Vous demandez une législation pour punir le harcèlement sexuel en Egypte. Quel contact avez-vous avec des juristes, des députés ou des dirigeants égyptiens ?
Il y a déjà un projet de loi qui n’a pas encore été traité. Le parlement est en train de repousser ça. En plus, aujourd’hui, le Conseil de la choura (conseil consultatif)
a accusé les femmes d’être responsables de leur harcèlement sur la place Tahrir. C’est exactement le cœur du problème : on accuse la victime au lieu de l’auteur du crime. On attaque sa réputation, on fouille dans sa vie personnelle et on l’oblige de passer des tests de virginité. Il y a même des personnes qui, avant d’aider la victime au moment de l’agression, lui demandent si elle est vierge ou pas !
Il y a une culture générale qui ne concerne pas que le parlement. Le pouvoir en place ne réagit pas à ce phénomène et laisse les gens harceler les femmes. Et s’il réagit, il ne fait que déclarer un couvre-feu. La police attend les ordres au lieu de réagir. La société, elle, accepte ce phénomène. Les familles de victimes se taisent au lieu de dénoncer. Et puis les médias cachent tout. Et finalement, les gouvernements successifs ne font jamais passer cette loi qui punit le harcèlement.
En Egypte, le taux de l’analphabétisme atteint les 36.5% (
selon la CIA - 2010). Le pays est plongé dans un conflit politique depuis la révolution. Les jeunes se plaignent de la répression sexuelle. Avec tous ces éléments, comment votre combat arrivera-t-il à ses fins ?

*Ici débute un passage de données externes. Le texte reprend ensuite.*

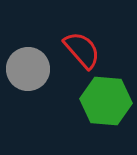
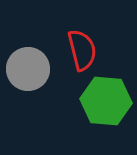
red semicircle: rotated 27 degrees clockwise
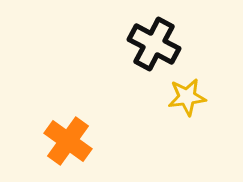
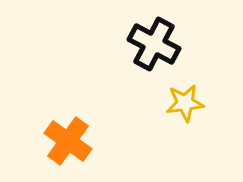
yellow star: moved 2 px left, 6 px down
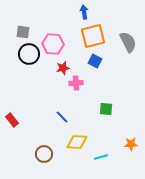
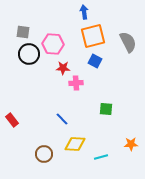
red star: rotated 16 degrees clockwise
blue line: moved 2 px down
yellow diamond: moved 2 px left, 2 px down
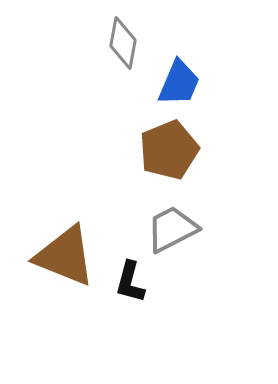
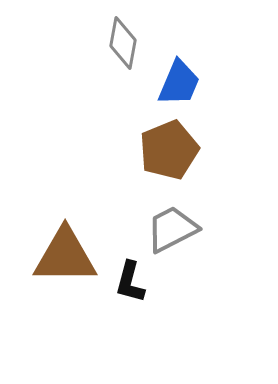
brown triangle: rotated 22 degrees counterclockwise
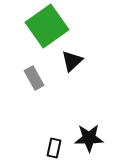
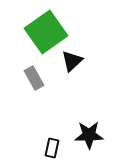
green square: moved 1 px left, 6 px down
black star: moved 3 px up
black rectangle: moved 2 px left
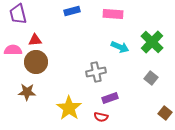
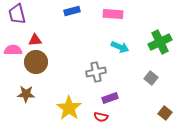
purple trapezoid: moved 1 px left
green cross: moved 8 px right; rotated 20 degrees clockwise
brown star: moved 1 px left, 2 px down
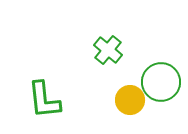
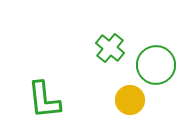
green cross: moved 2 px right, 2 px up
green circle: moved 5 px left, 17 px up
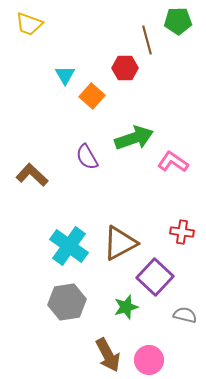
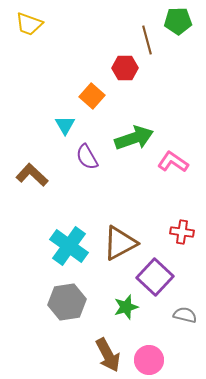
cyan triangle: moved 50 px down
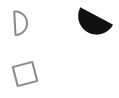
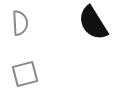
black semicircle: rotated 30 degrees clockwise
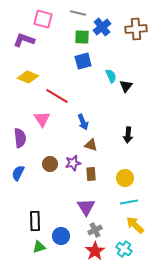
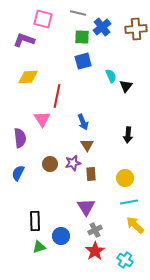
yellow diamond: rotated 25 degrees counterclockwise
red line: rotated 70 degrees clockwise
brown triangle: moved 4 px left; rotated 40 degrees clockwise
cyan cross: moved 1 px right, 11 px down
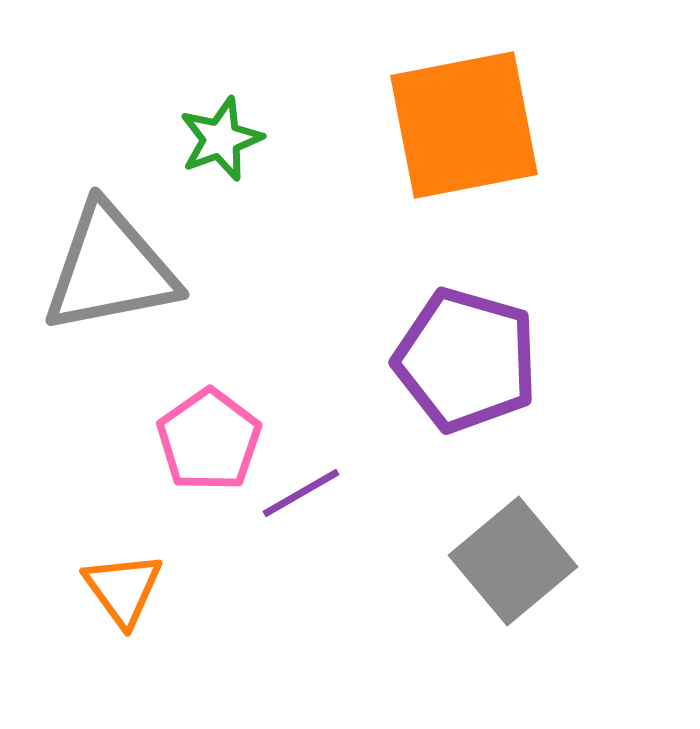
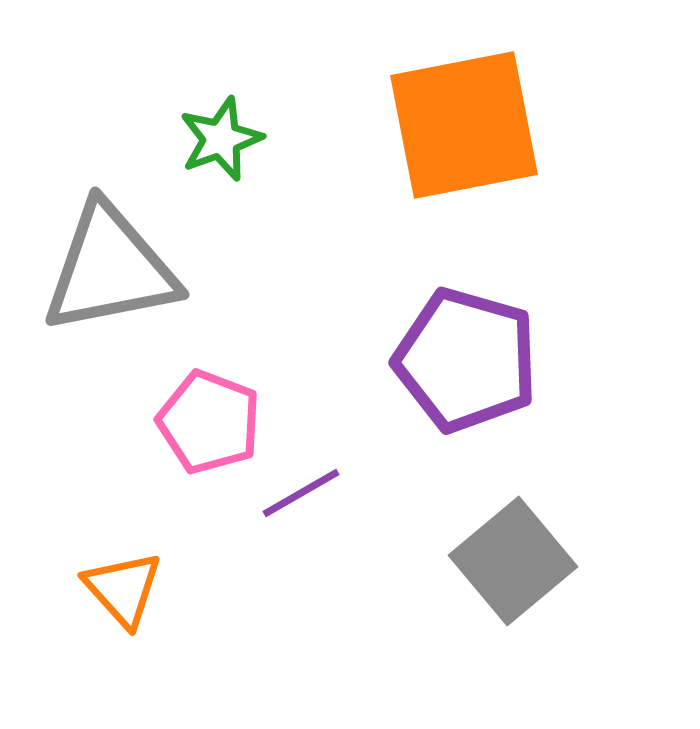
pink pentagon: moved 18 px up; rotated 16 degrees counterclockwise
orange triangle: rotated 6 degrees counterclockwise
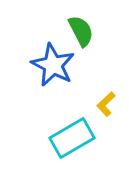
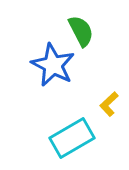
yellow L-shape: moved 3 px right
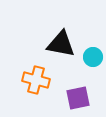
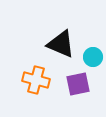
black triangle: rotated 12 degrees clockwise
purple square: moved 14 px up
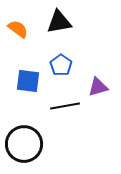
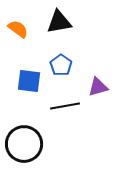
blue square: moved 1 px right
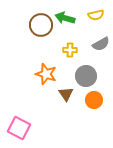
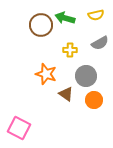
gray semicircle: moved 1 px left, 1 px up
brown triangle: rotated 21 degrees counterclockwise
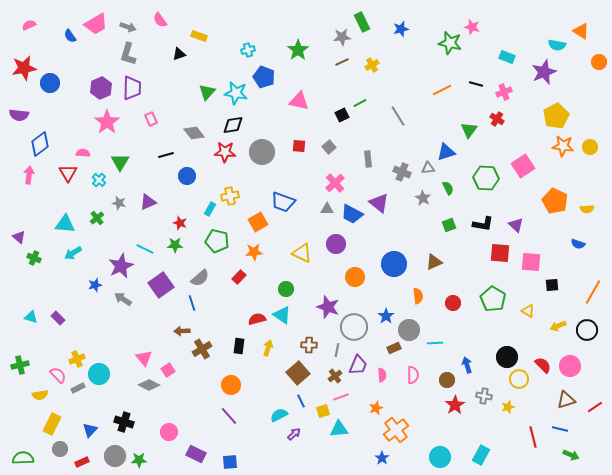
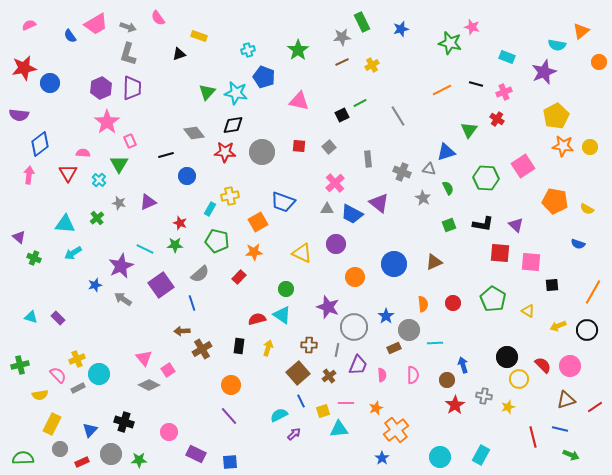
pink semicircle at (160, 20): moved 2 px left, 2 px up
orange triangle at (581, 31): rotated 48 degrees clockwise
pink rectangle at (151, 119): moved 21 px left, 22 px down
green triangle at (120, 162): moved 1 px left, 2 px down
gray triangle at (428, 168): moved 1 px right, 1 px down; rotated 16 degrees clockwise
orange pentagon at (555, 201): rotated 15 degrees counterclockwise
yellow semicircle at (587, 209): rotated 32 degrees clockwise
gray semicircle at (200, 278): moved 4 px up
orange semicircle at (418, 296): moved 5 px right, 8 px down
blue arrow at (467, 365): moved 4 px left
brown cross at (335, 376): moved 6 px left
pink line at (341, 397): moved 5 px right, 6 px down; rotated 21 degrees clockwise
gray circle at (115, 456): moved 4 px left, 2 px up
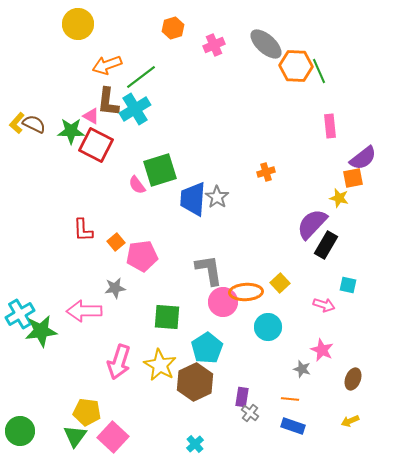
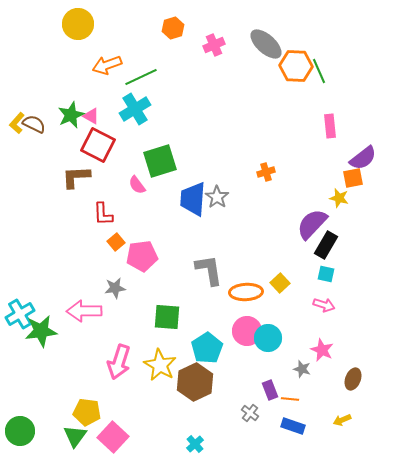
green line at (141, 77): rotated 12 degrees clockwise
brown L-shape at (108, 102): moved 32 px left, 75 px down; rotated 80 degrees clockwise
green star at (71, 131): moved 16 px up; rotated 24 degrees counterclockwise
red square at (96, 145): moved 2 px right
green square at (160, 170): moved 9 px up
red L-shape at (83, 230): moved 20 px right, 16 px up
cyan square at (348, 285): moved 22 px left, 11 px up
pink circle at (223, 302): moved 24 px right, 29 px down
cyan circle at (268, 327): moved 11 px down
purple rectangle at (242, 397): moved 28 px right, 7 px up; rotated 30 degrees counterclockwise
yellow arrow at (350, 421): moved 8 px left, 1 px up
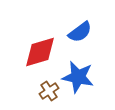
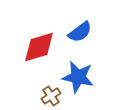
red diamond: moved 1 px left, 5 px up
brown cross: moved 2 px right, 5 px down
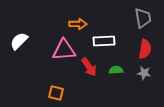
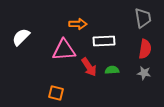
white semicircle: moved 2 px right, 4 px up
green semicircle: moved 4 px left
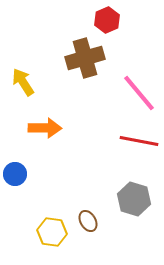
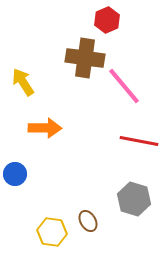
brown cross: rotated 24 degrees clockwise
pink line: moved 15 px left, 7 px up
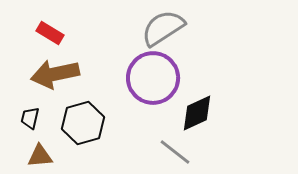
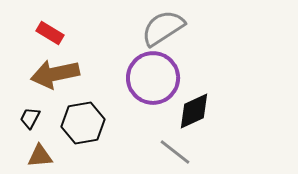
black diamond: moved 3 px left, 2 px up
black trapezoid: rotated 15 degrees clockwise
black hexagon: rotated 6 degrees clockwise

En arrêtant de trouver des excuses au harcèlement sexuel dans la pauvreté, l’analphabétisme et la répression sexuelle. Ce qui se passe aujourd’hui sur la place Tahrir est quelque chose d’organisé. On ne peut pas me faire croire qu’une centaine de jeunes hommes attaquent une femme parce qu’ils avaient tous ce jour-là un désir sexuel inhabituel. Tout est organisé : on regarde ces femmes dans les yeux, on les attaque, ensuite on les sépare l’une de l’autre et on les viole. Cela ne peut jamais être un simple hasard.
Concernant les cas de harcèlement quotidien, ils sont dus à l’analphabétisme, la pauvreté, la répression sexuelle, mais aussi l’éducation sociale masculine qui accentue le regard mal dirigé sur la femme. Cela est le cas dans la société égyptienne et dans le monde arabe, et je dirais aussi dans le monde entier.
Ces pratiques ont pour objectif de pousser la femme en dehors de la vie politique et même de la vie quotidienne. Ces agressions collectives, qui sont pratiquées en Syrie aujourd’hui, ne sont pas nouvelles. Elles avaient été pratiquées aussi en Algérie pendant l’occupation française. Et le but est de marginaliser le rôle de la femme et de faire taire la société.
Quelle sera votre prochaine étape après les manifestations de mardi ?
L’objectif derrière ces manifestation est d’attirer l’attention du monde sur ce qui se passe en Egypte. On veut dire que c’est une cause qui rassemble tout le monde. On aimerait bien que ces manifestations deviennent régulières.